Leahy Secures Key Additions To Dairy Safety Net In 'Cliff' Package
January 1, 2013
(TUESDAY, Jan. 1) -- The fiscal cliff fix passed by the Senate in the wee hours of the new year Tuesday morning also includes a dairy cliff fix crucial to Vermont dairy farmers, secured during intense negotiations by Senator Patrick Leahy. The package also extends the farm bill through the end of this September.
The Senate-passed bill will continue the MILC safety net program, including crucial "feed cost adjuster" formulas insisted on by Leahy that are vital in helping dairy farmers cope with high feed and production costs that have been worsened by drought. Leahy (D-Vt.) is President Pro Tem of the Senate and the most senior member of the Senate Committee on Agriculture, Nutrition, and Forestry.
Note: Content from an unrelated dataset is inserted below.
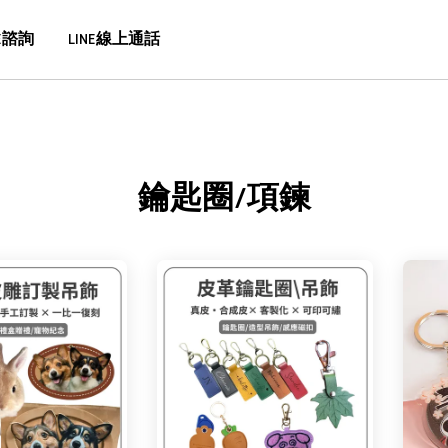
E諮詢
LINE線上通話
鑰匙圈/項鍊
Without the farm bill extension, permanent law dating back to 1949 would take effect in the new year, roiling the marketplace, imposing further uncertainty on farmers and driving up consumer prices for dairy products.
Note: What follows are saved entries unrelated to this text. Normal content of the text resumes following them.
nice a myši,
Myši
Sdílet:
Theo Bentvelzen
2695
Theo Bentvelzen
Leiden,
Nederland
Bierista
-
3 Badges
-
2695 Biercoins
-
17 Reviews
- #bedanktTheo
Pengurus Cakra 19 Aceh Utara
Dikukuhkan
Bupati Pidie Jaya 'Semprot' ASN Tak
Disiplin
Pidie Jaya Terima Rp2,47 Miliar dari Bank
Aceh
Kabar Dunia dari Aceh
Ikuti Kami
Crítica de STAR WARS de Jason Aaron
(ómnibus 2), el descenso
The extension package only delays the need to pass a 5-year farm bill, as Congress has done without fail for nearly 40 years. Leahy and others will continue to push for the new Dairy Security Act that is in the farm bill passed by the Senate last year. A counterpart bill was approved by the House Agriculture Committee, but House leaders refused to bring the bill to the floor.
Leahy said, "The new Senate should take up the farm bill that was passed last year in a strong bipartisan vote. But most importantly, House leaders need to allow a farm bill to be debated and brought to a vote."
As the Senate package was assembled this week it seemed that the fix to the feed cost adjuster and payment rate for the MILC extension would be too difficult to make it into the delicate agreement. But Leahy pressed through the night Monday in a series of intense negotiations on and off the Senate floor. In the end, the MILC program at $7.35 and a 45 percent rate was included, continuing the pre-August 2012 rate until August 2013.
The House still needs to act on the package, and that may happen as early as Wednesday.
The formula added by Leahy returns the trigger for the feed cost adjuster back to $7.35 from the $9.50 level to which it would have been pegged without his provisions, and it puts the payment rate back to 45 percent, up from 35. Without this change the MILC program would not actually have been triggered to help dairy farmers during this extension of the farm bill.
"Extending the MILC program without a realistic trigger formula would have amounted to an empty promise to farmers who need this help," Leahy said.
The MILC program paid Vermont farmers more than $11 million in 2012, but no payments were made in September or later, when the feed cost adjuster formula expired.